We’ve been wanting to create a video set where students can vary the effective gravitational field strength to see how it affects the period of a pendulum and we’d come up with three methods:

1. Travel to other planets, bringing a pendulum and camera.

2. Attach a pendulum apparatus to a string and lower the apparatus with various vertical accelerations and, by Einstein’s Equivalence Principle, vary the effective gravitational field strength. For example, if we attached the pendulum apparatus to a very large Atwood’s machine, we could vary the combination of masses to change the vertical acceleration. This too seemed impractical due to the very large vertical distances over which the apparatus would need to fall in order to have enough time to measure the period of the pendulum.

3. Create a pendulum that swings on a circular track. By varying the angle of the track, we could dilute the gravitational field, as Galileo did in his famous inclined-plane experiments. To reduce friction, we’d use a high-temperature superconductor cooled with liquid nitrogen levitated on a circular magnetic track.

We decided on #3. Here's the apparatus:

A levitated puck swings nearly frictionlessly from a tilted circular track.

Here’s the side view. From this perspective, students can use the video to measure the angle, and calculate the effective strength of the gravitational field.

This is the side view student use in the activity. Using the interactive protractor, students measure the ramp angle and use it to calculate the effective gravitational field strength.

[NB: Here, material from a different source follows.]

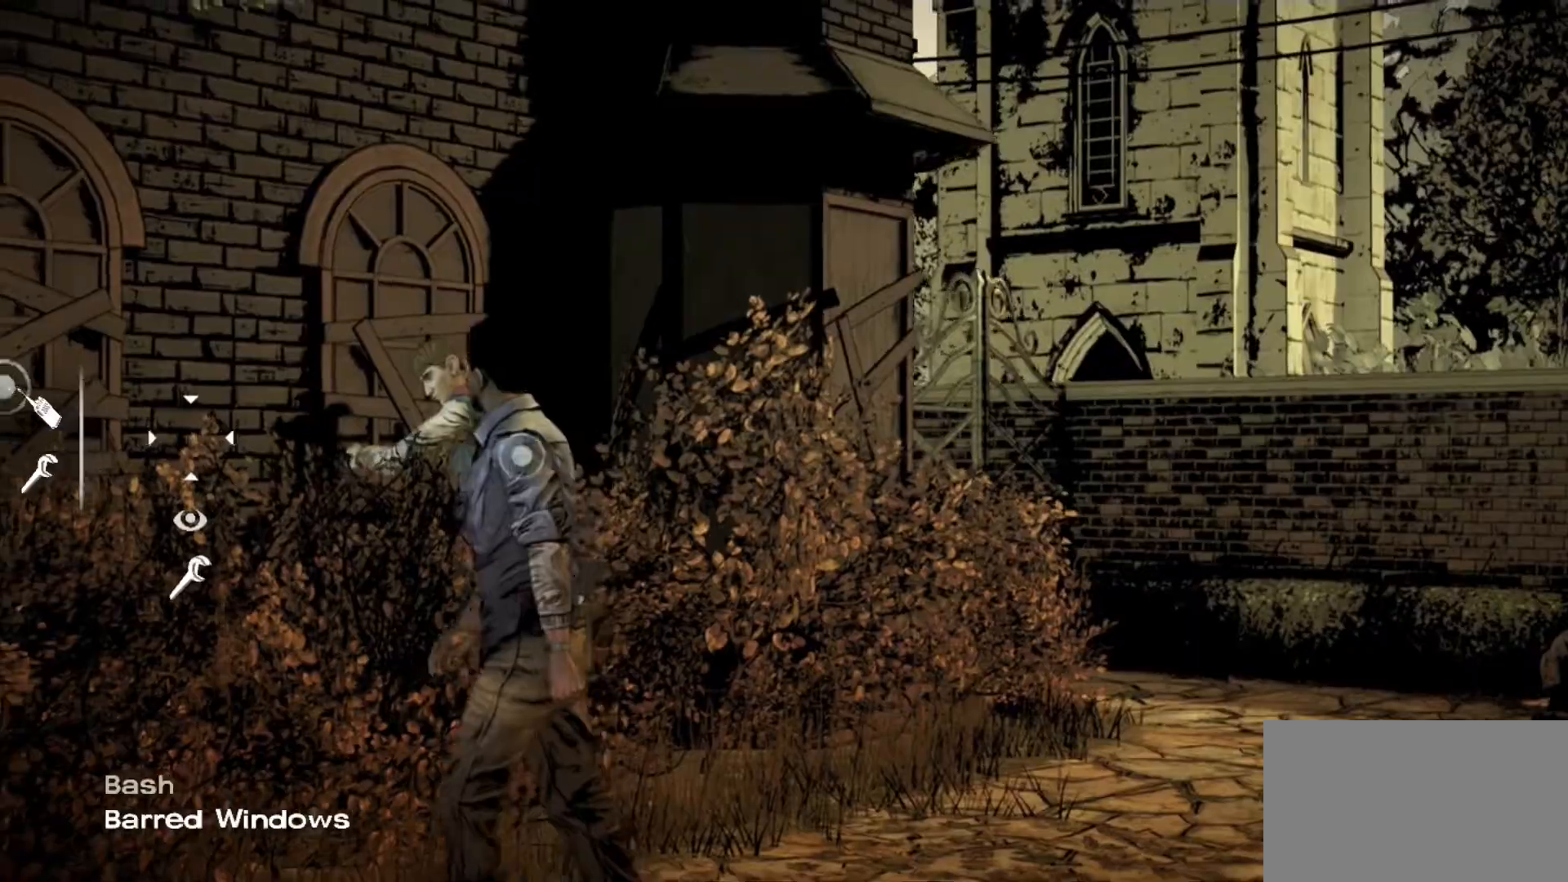
{"keys": ["a"], "mouse": [], "events": []}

We recorded nine trials, each with a different tilt angle. In each case, we recorded a side view, for measuring the tilt angle, and a top-down view for measuring period.

We recently introduced new trig functions for making calculated columns, so the requisite functions for linearizing data are ready to go.

Here are two ways teachers can use this video set. Use it in the style of an AP Physics C question where students linearize a data set and use the slope to determine an unknown value. In this case, students can linearize Period vs Angle, and use the slope to determine the pendulum length.

Alternatively, do it as an in class activity as an example of applying the equation for the period of a simple pendulum. Have students select a trial, measure the period, solve for the effective gravitational field strength that causes a pendulum to swing with that period. Then have them measure the angle, calculate the effective gravitational field strength and compare those values. Make special note of trial 1, where the value of the effective gravitational field strength is a familiar value. Maybe this method was used to fake the moon landing (joking!)